How to find peace during such times? How to soothe body, mind and spirit in the face of such upheaval and avoid the inevitable PTSD that comes from having to face such a ruthless enemy? One of the strategies to move into the spiritual demilitarized zone of Zen and practice of mindful meditation.

The core of Zen practice is the unconditional surrender to the now, to accept what in the East is called the "suchness" of life. To be present with whatever is happening puts an end to the psychological warfare that is ever-present when we face a crisis. Zen calls upon us to look deeply into our struggles and to see that they feed on our illusion of separateness and control. This is not a call for surrendering to illness and letting it have its way. To the contrary, it is marshalling our deeper inner knowledge that all things are one and that our energies are best used in service of this truth.
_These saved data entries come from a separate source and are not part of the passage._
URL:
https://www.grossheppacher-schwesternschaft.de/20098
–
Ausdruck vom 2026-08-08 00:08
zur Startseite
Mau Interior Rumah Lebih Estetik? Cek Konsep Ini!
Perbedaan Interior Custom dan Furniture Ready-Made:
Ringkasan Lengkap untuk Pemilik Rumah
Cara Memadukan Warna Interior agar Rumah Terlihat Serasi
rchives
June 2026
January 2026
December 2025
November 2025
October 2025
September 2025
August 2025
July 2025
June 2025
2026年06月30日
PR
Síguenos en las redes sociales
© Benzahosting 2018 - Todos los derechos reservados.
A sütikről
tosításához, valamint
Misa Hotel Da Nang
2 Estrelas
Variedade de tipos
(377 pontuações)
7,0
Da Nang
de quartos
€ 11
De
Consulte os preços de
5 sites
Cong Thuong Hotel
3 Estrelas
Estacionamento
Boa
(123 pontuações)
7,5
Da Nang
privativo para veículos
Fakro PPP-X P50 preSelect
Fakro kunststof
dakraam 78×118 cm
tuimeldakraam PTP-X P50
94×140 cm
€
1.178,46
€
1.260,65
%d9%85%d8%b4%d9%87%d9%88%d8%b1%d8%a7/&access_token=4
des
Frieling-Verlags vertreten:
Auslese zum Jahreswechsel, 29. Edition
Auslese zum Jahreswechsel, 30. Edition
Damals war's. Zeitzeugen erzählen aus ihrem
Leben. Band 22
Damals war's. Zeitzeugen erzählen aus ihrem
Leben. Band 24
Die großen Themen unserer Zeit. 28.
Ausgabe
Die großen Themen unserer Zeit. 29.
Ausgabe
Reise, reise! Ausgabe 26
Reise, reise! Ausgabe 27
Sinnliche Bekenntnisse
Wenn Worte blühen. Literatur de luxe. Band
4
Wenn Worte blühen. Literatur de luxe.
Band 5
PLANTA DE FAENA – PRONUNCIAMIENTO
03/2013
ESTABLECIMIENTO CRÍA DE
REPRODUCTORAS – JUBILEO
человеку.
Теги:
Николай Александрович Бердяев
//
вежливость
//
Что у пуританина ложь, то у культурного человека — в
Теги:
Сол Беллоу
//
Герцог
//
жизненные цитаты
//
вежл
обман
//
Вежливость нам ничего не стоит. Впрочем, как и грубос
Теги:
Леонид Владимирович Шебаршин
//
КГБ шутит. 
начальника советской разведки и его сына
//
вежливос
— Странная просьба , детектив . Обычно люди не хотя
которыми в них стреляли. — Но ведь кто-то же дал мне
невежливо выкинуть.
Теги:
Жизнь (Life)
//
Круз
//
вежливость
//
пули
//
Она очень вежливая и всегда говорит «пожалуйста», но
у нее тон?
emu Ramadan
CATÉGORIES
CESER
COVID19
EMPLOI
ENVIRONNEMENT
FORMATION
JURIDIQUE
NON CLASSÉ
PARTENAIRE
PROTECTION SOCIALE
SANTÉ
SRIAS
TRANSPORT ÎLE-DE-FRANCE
In a practical sense, this allows us to heal our shell-shock and seek the true freedom that comes from intentional awareness. We can still hate our disease, rail against it, hold protests and march in honor of its defeat. When this is done with our full attention, we turn battlefields into practice fields, where all events become meditative moments that enrich the soul. In this light, even putting one’s iPod shield back in place, becomes an act of self-kindness that tells the world, “This warrior is heading for Switzerland for some neutrality and perhaps a spa and a fondue.”